À la fin des années 1990, le label anglais Voiceprint et sa branche Blueprint ont édité plusieurs enregistrements de cette mystérieuse confrérie qu’est le THIRD EAR BAND. Entre rééditions pas vraiment autorisées, bandes inconnues grimées en rééditions et archives live non datées, le tout livré avec des informations aussi pauvres que douteuses, la campagne éditoriale du label a fait montre d’une grande confusion. Il n’empêche que cette campagne a permis d’assurer la disponibilité en CD de certaines œuvres cultes ou moins connues du groupe, et d’exhumer quelques beaux trésors cachés. Abelard and Heloïse en est un.
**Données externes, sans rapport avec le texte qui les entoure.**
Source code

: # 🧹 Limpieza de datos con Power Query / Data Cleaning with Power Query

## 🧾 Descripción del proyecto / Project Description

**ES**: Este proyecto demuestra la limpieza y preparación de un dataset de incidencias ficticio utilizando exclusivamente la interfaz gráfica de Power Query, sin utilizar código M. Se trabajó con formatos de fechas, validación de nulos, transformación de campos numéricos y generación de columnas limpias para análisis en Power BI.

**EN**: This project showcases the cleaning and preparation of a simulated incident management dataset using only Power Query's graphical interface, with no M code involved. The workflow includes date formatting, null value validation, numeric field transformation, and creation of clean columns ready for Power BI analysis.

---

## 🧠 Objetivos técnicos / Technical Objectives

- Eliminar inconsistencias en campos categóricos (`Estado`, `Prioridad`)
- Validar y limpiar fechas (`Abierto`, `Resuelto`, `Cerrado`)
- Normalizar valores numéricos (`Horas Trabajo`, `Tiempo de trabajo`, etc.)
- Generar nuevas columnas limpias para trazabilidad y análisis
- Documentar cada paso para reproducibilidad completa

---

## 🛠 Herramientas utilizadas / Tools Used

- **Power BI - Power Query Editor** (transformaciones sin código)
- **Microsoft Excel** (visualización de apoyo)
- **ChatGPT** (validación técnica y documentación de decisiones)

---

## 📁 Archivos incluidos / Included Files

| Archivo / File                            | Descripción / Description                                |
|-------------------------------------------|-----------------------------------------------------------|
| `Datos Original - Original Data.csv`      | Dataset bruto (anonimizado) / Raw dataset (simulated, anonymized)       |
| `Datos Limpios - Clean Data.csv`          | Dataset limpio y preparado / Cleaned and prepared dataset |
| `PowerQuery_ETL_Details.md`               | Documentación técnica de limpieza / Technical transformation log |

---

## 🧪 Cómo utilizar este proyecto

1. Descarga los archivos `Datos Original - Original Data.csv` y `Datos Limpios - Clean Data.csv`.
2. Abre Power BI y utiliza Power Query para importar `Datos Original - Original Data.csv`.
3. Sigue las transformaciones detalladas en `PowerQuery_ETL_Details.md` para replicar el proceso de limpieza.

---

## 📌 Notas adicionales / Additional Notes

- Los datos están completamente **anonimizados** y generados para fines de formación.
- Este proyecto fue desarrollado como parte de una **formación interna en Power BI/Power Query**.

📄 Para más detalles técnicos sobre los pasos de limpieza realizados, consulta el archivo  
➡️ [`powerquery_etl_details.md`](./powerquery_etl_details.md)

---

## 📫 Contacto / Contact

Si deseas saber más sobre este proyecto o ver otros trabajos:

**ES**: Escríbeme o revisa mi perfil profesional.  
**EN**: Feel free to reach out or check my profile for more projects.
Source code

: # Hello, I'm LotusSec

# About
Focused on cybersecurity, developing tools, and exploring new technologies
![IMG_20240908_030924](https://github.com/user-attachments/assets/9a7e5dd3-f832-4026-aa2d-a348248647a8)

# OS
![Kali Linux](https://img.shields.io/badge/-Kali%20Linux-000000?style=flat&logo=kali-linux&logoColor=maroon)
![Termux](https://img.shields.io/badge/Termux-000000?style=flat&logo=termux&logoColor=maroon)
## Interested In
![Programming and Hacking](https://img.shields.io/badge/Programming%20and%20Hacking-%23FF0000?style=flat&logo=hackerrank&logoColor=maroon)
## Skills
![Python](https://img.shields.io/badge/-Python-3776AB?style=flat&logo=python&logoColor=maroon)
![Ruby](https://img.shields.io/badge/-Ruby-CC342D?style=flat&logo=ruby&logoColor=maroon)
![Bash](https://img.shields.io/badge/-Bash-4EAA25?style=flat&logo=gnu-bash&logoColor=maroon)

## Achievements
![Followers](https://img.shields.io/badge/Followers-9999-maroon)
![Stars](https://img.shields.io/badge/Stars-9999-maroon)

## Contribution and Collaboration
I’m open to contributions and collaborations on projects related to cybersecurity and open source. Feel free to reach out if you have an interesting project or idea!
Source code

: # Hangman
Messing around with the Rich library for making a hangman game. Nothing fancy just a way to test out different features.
Il s’agit d’une bande originale que le THIRD EAR BAND a enregistrée pour un film du même titre de Herbert FUCHS réalisé à la demande de la télévision allemande… Constituée de six parties sans titres, cette bande-son, totalement oubliée, avait été retrouvée par le joueur de hautbois Paul MINNS, et avait été incluse dans le petit livre bilingue (anglais/italien) que le journaliste et critique musical Luca FERRARI avait consacré à THIRD EAR BAND, Necromancers of the Drifting West, publié sur Stampa Alternativa Sonic Books en 1997. C’est ce même CD que Blueprint a (re)mis à disposition deux ans plus tard, sans le livre, et apparemment sans autorisation.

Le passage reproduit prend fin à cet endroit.